While studying the hypergeometric distribution, I came up with this formula below that yields the same numerical result of the standard formula, but looks completely different!
Why are the two formulas equivalent? HELP!

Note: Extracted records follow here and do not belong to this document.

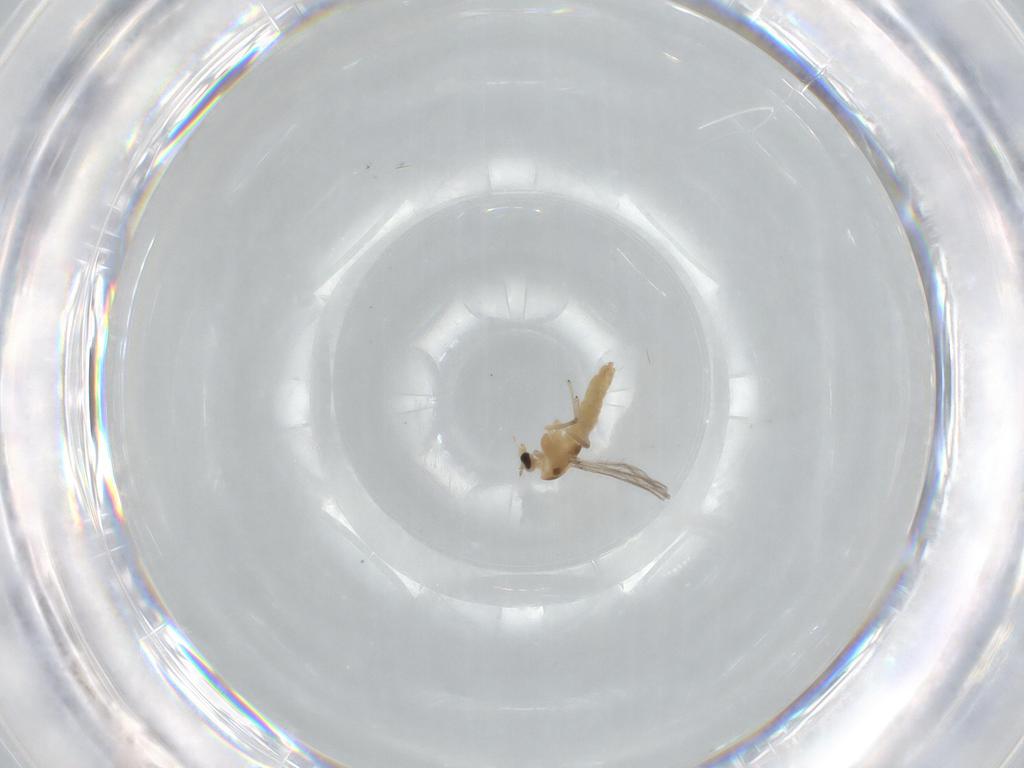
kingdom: Animalia
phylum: Arthropoda
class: Insecta
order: Diptera
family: Chironomidae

I don't get the intuition why they are equivalent, probably I don't understand the hypergeometric enough yet :/
Definitions:
$\ N$=total marbles in the urne
$\ G$=green marbles in the urne, among the $\ N$ total in the urne
$\ n$=marbles drawn for the urne
$\ g$=green marbles, among the $\ n$ marbles drawn for the urne
Standard formula:
$\ P(X=g) = \frac{{G \choose g} {N-G \choose n-g}}{{N \choose n}}$
Alternative formula:
$\ P(X=g) = \frac{{n \choose g} {N-n \choose G-g}}{{N \choose G}}$
I derived it starting from:
$\ P(X=g) = \frac{D \times R}{A}$
where:
$\ A$=combinations of all $\ N$ marbles in the urne = $\ {N \choose G}$
$\ D$=combinations of $\ n$ drawn marbles, containing $\ g$ green marbles = $\ {n \choose g}$
$\ R$=combinations of $\ (N-n)$ remaining marbles, containing $\ (G-g)$ green marbles = $\ {N-n \choose G-g}$
$$ \frac{\frac{\color{blue}{G!}}{\color{red}{g!}(G-g)!}\frac{\color{blue}{(N-G)!}}{\color{red}{(n-g)!}(N-G-n+g)!}}{\frac{\color{blue}{N!}}{\color{red}{n!}(N-n)!}} =\frac{\color{red}{\frac{n!}{g!(n-g)!}}\frac{(N-n)!}{(G-g)!(N-n-G+g)!}}{\color{blue}{\frac{N!}{G!(N-G)!}}}. $$